In early March, the team at Outsell held an off-site, multiday meeting to create the dealership marketing company's long-term product development road map.
There were plans for a new content management system, more product integrations and new reporting tools.
But within weeks, the situation changed. The pandemic prompted states across most of the country to order retailers to shutter showrooms, with sales and service business being slashed.
"We took that road map we had just spent weeks trying to finalize and set it completely aside," Gary Marcotte, Outsell's senior vice president of customer engagement innovation, told me.

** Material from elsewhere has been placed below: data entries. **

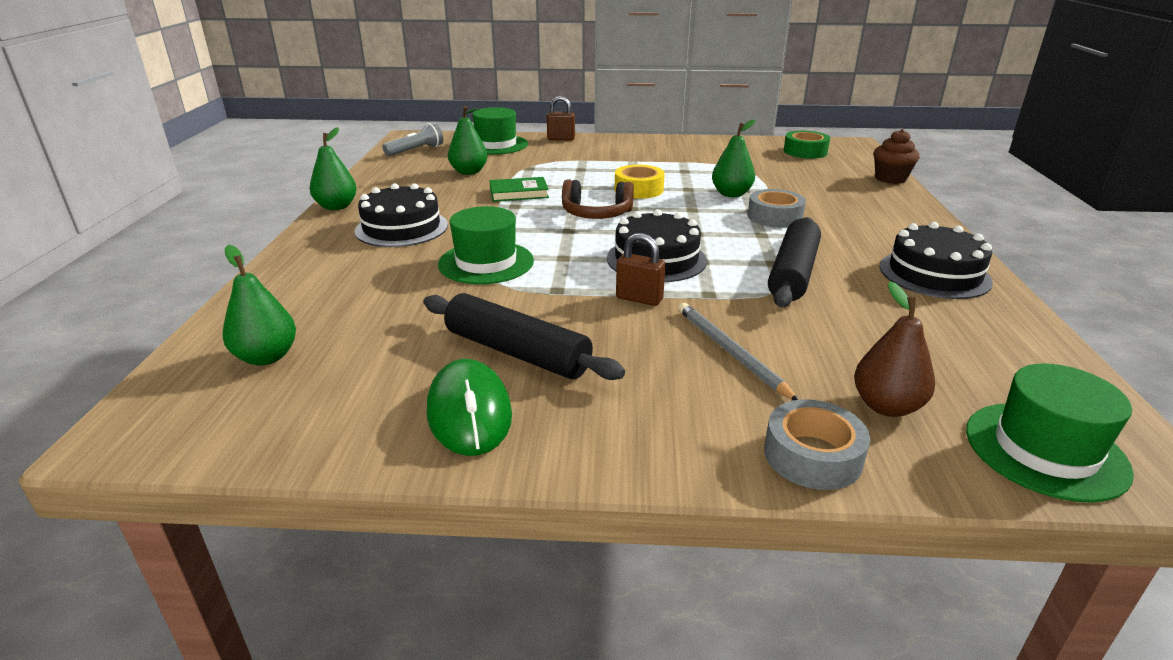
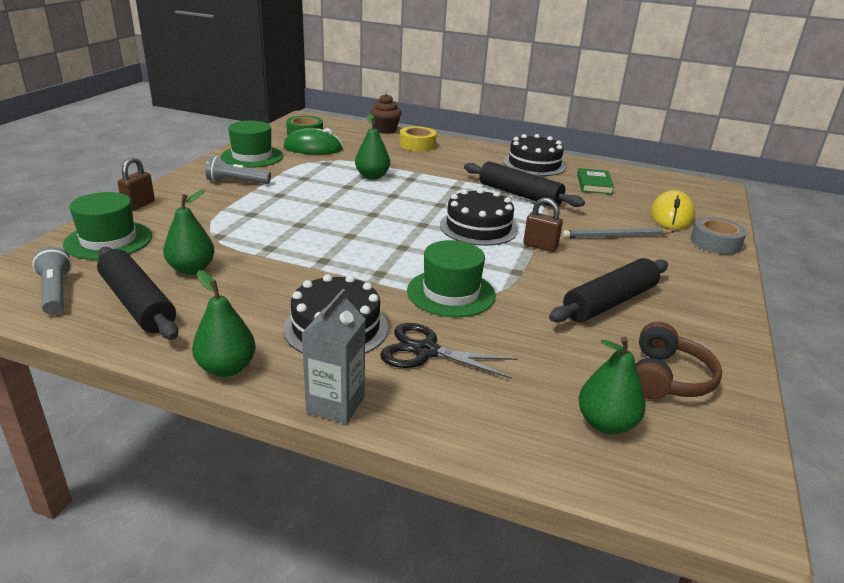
camera: 75 degrees left, 0 degrees up
(295, 244) = (335, 404): none -> grey carton
(375, 264) = (426, 351): none -> black scissors
(411, 170) = (138, 303): none -> black rolling pin
(469, 413) = (687, 331): green mouse -> green mouse (313, 148)
(519, 193) = (289, 253): green book -> green book (594, 184)
(596, 214) = (374, 230): brown headphones -> brown headphones (667, 378)
(638, 189) = (331, 203): yellow tape -> yellow tape (417, 145)
(639, 299) = (540, 246): brown padlock -> brown padlock turned 75 degrees clockwise
(642, 153) = (237, 182): none -> grey flashlight
(774, 217) = (426, 176): grey tape -> none
(886, 406) = (671, 216): brown pear -> yellow mouse
(1045, 450) = (703, 198): green hat -> green hat (252, 156)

Outsell, which automates dealership marketing messages aimed at consumers across their life cycles, shifted gears to focus instead on products that retailers would need to get through the virus-induced economic crisis. They included a new equity-mining tool to help dealers identify people in the market who might want to trade in their vehicles.
Outsell isn't the only retail technology provider that quickly changed course once the pandemic upended business. I wrote this week about how some dealership vendors accelerated products to market faster, while others spun up new ideas that didn't exist before COVID-19 cases began to skyrocket in March.

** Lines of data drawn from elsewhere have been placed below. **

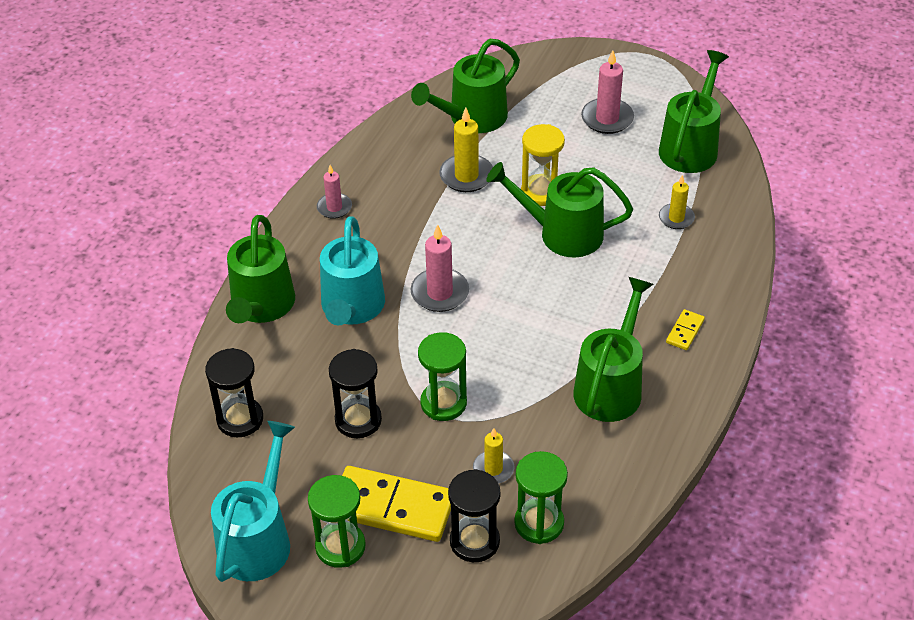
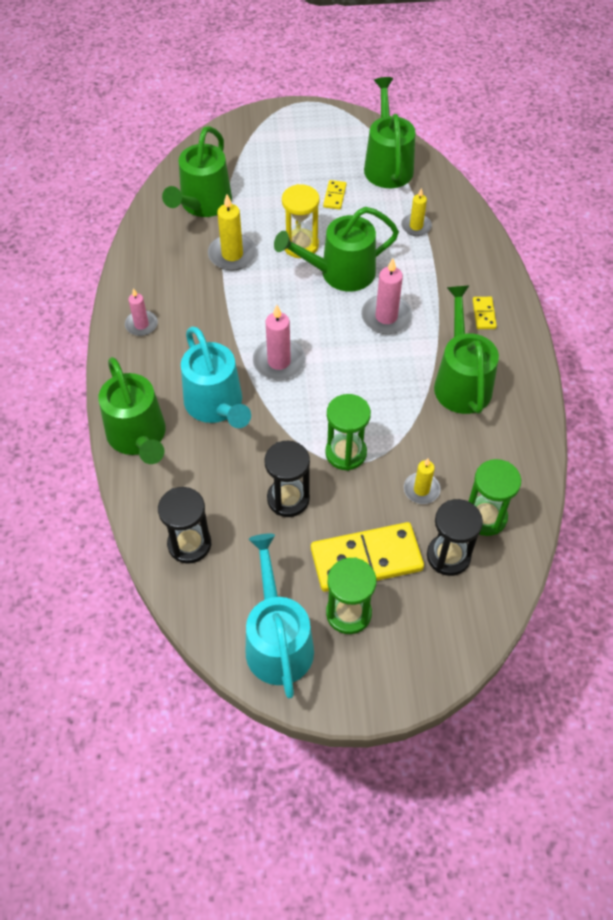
camera: 30 degrees left, 10 degrees up
(607, 118) = (309, 165): pink candle -> pink candle (386, 317)
(611, 157) = (335, 196): none -> yellow domino

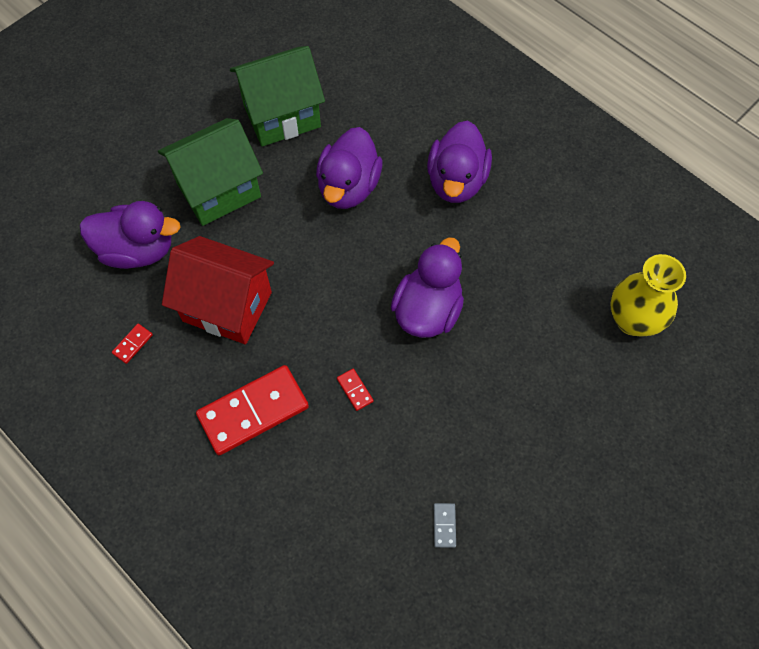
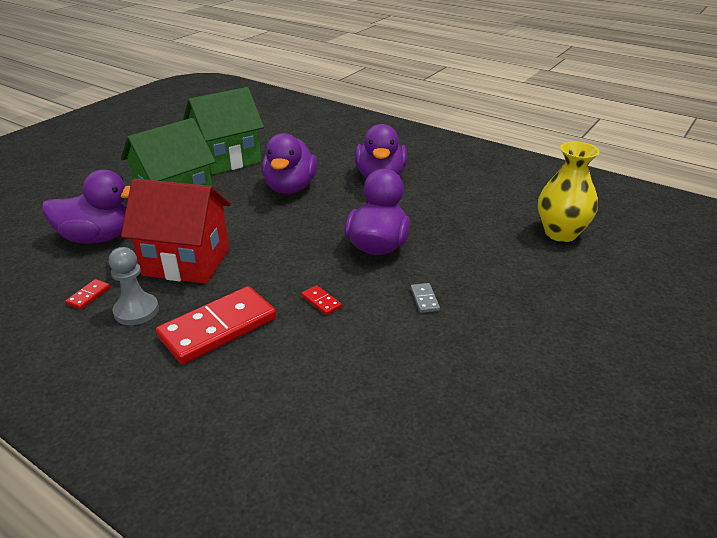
camera: 10 degrees left, 30 degrees down
(178, 374) = (136, 311): none -> grey pawn
(444, 525) = (443, 389): grey domino -> grey domino (424, 299)

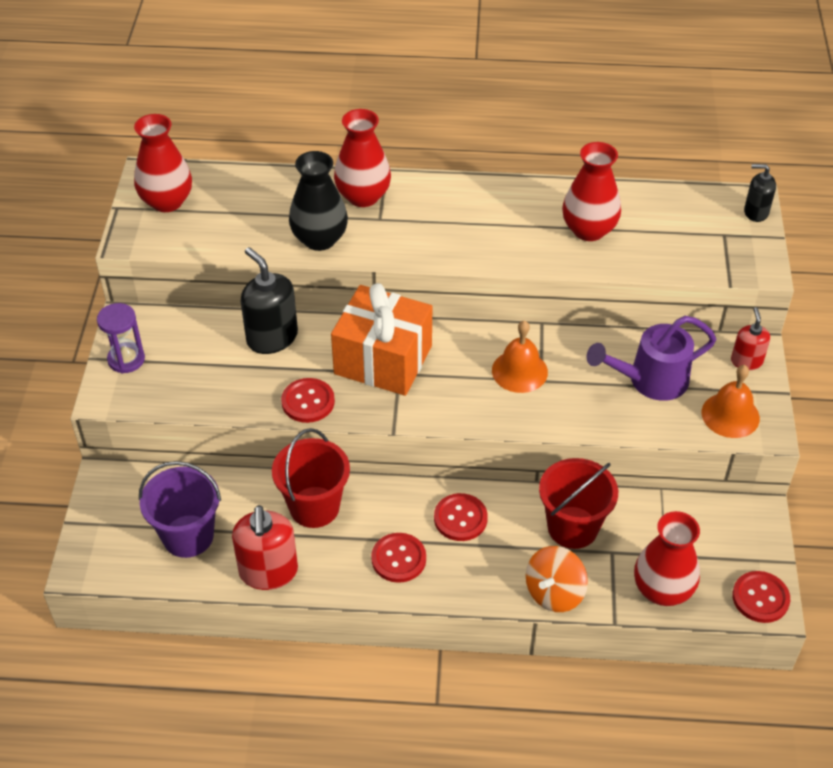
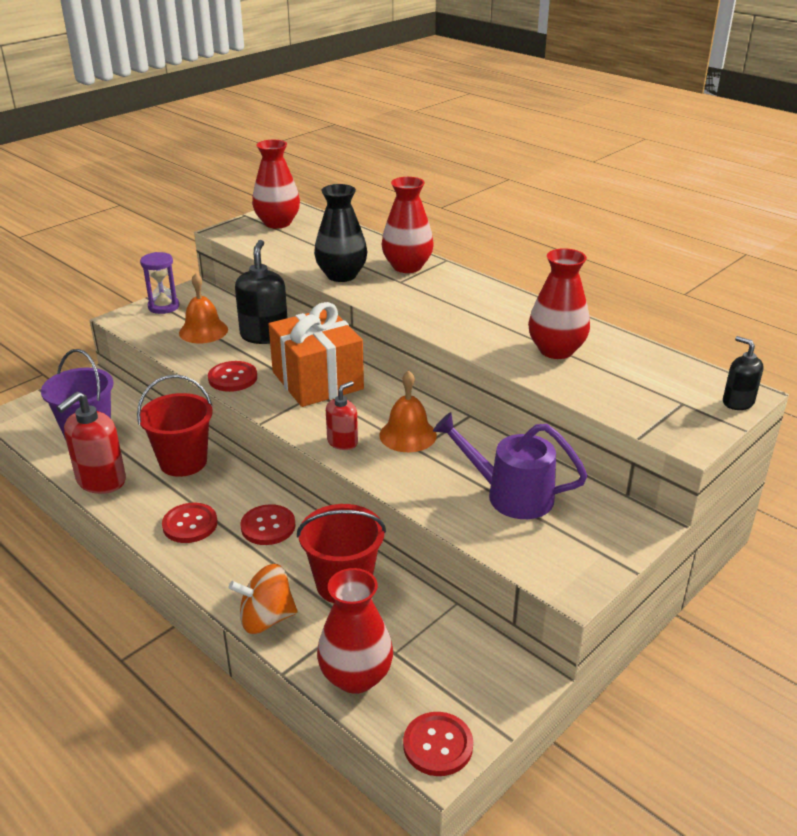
camera: 40 degrees right, 15 degrees down
(730, 415) = (553, 557): orange bell -> orange bell (203, 331)
(746, 361) = (623, 528): red soap dispenser -> red soap dispenser (342, 442)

Prodigy, a digital retailing provider that enables an omnichannel car-buying experience, developed a virtual showroom this spring to allow a customer to interact with a sales associate via live chat or video.
"It seemed like a very simple decision at that time that we could put other items on hold, and this would be the most critical thing that would accelerate online sales," said Elliot Kolt, Prodigy's marketing director.
What their experiences show is that responding to a crisis requires flexibility — and, sometimes, the willingness to put off other important projects to meet an immediate need.